_WHAT YOU WILL DO_.
From the material that follows, count the lines with the word "Nano" in them. Reply with the number only.

_DATA EXTRACT_.
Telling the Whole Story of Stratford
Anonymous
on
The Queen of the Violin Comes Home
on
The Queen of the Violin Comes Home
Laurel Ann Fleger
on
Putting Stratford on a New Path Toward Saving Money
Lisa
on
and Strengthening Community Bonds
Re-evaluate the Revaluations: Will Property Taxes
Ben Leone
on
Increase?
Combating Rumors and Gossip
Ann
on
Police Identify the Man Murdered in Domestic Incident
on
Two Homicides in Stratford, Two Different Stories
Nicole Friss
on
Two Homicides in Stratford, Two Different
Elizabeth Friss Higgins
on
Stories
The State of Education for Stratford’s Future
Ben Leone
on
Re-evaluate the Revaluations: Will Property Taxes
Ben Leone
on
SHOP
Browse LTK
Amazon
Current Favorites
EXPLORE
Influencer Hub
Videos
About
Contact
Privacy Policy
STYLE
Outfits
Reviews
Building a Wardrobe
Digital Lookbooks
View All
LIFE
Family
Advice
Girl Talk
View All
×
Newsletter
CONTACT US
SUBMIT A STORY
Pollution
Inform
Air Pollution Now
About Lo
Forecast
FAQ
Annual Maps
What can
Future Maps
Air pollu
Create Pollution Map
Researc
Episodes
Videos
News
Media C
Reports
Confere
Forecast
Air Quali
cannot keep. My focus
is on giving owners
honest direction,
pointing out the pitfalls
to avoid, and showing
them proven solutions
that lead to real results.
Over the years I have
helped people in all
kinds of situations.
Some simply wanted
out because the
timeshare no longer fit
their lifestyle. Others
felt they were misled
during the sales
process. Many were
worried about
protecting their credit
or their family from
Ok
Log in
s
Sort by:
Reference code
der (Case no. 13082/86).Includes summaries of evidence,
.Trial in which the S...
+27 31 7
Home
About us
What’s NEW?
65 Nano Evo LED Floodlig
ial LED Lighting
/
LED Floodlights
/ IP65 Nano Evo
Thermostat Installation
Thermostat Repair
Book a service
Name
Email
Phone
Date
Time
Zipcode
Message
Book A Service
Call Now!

_TASK RESULT_.
2